Sem dúvida, alguns moradores das favelas do Rio de Janeiro irão considerar como benefício imensurável a ampliação das emissões de títulos e os mercados imobiliários que eles poderão acessar. Porém, submeter essas comunidades as forças desenfreadas do mercado ameaça transformá-los em territórios mais urbanizados, acessíveis apenas para as classes média e alta, particularmente em bairros de encostas situados na elitista Zona Sul da cidade do Rio de Janeiro. Em tal cenário, o uso de ‘fundos de posse comunitária de terras’ oferece diversas vantagens: imprime um equilíbrio entre proprietários privados e coletivos, serve como uma proteção contra as forças polarizantes da gentrificação, permite a valorização do que é singular e merece ser preservado em cada comunidade, e fortalece a coesão social que pode pavimentar o caminho para outras iniciativas sociais. A DSNI de Boston, por exemplo, oferece treinamento de trabalhadores e irá em breve abrir um campus dedicado ao aprendizado, creches e outros serviços sociais.

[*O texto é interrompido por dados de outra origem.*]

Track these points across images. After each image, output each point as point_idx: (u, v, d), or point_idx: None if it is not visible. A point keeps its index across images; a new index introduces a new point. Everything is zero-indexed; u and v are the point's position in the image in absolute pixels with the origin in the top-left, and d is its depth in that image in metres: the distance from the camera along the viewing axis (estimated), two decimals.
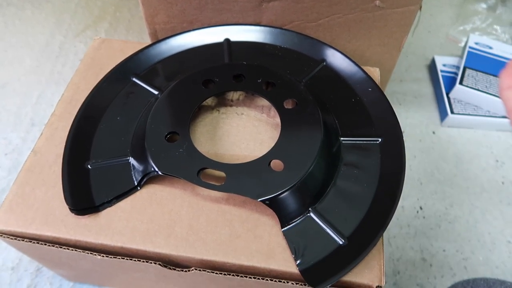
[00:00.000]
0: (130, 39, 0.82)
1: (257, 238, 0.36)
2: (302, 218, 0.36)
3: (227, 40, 0.49)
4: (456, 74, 0.72)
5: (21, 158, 0.65)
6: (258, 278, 0.34)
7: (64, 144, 0.40)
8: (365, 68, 0.48)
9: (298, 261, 0.34)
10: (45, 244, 0.36)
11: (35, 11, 0.87)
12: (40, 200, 0.38)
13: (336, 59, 0.48)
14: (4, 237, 0.37)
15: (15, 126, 0.69)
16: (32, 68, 0.77)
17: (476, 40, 0.75)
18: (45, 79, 0.76)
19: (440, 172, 0.65)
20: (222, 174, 0.37)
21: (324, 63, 0.48)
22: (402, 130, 0.42)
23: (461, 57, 0.74)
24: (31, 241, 0.36)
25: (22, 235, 0.36)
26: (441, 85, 0.72)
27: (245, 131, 0.43)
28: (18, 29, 0.84)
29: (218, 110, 0.45)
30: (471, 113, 0.69)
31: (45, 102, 0.72)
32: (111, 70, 0.46)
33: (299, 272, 0.34)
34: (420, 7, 0.52)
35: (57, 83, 0.75)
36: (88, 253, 0.36)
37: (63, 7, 0.88)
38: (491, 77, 0.69)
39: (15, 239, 0.36)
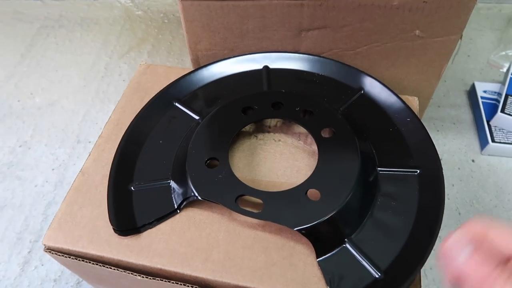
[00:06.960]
0: (171, 60, 0.86)
1: (293, 266, 0.36)
2: (338, 249, 0.36)
3: (266, 67, 0.51)
4: (497, 101, 0.70)
5: (67, 173, 0.68)
6: None
7: (109, 165, 0.43)
8: (403, 97, 0.47)
9: None
10: (89, 262, 0.38)
11: (83, 33, 0.93)
12: (86, 219, 0.40)
13: (374, 88, 0.48)
14: (52, 253, 0.39)
15: (62, 143, 0.73)
16: (79, 87, 0.82)
17: None
18: (91, 98, 0.80)
19: (479, 202, 0.63)
20: (260, 201, 0.37)
21: (362, 92, 0.48)
22: (440, 157, 0.41)
23: (503, 83, 0.72)
24: (76, 259, 0.38)
25: (69, 252, 0.38)
26: (482, 112, 0.70)
27: (282, 158, 0.44)
28: (68, 49, 0.90)
29: (256, 136, 0.46)
30: None
31: (90, 119, 0.76)
32: (155, 95, 0.49)
33: None
34: (461, 36, 0.52)
35: (102, 102, 0.79)
36: (129, 273, 0.37)
37: (110, 29, 0.94)
38: None
39: (62, 255, 0.38)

A adoção de um programa de posse de base comunitária poderia comprovar-se extremamente efetivo no Rio de Janeiro. Um modelo de posse desenvolvido para as favelas do Rio poderia trazer consigo as qualidades bem-vindas da posse da terra sem as armadilhas de um título individual que destrói a comunidade e força uma maioria dos moradores de favelas para às margens da cidade.

Jake Cummings defendeu sua tese de mestrado, “Confrontando o ‘Favela Chic'”, em Planejamento Urbano na Universidade de Harvard, EUA, em 2012. Seu estudo de caso foi o Morro do Vidigal.

*A partir de junho de 2018, adotamos a nomenclatura ‘Termo Territorial Coletivo’ (TTC) para traduzir o conceito, em inglês, de  ‘Community Land Trust’. Anteriormente, o conceito foi traduzido livremente como ‘Fundo de Posse Coletiva’. A nova nomenclatura melhor descreve o instrumento internacional que atualmente está sendo adequado às especificidades brasileiras, especialmente sob o aspecto jurídico.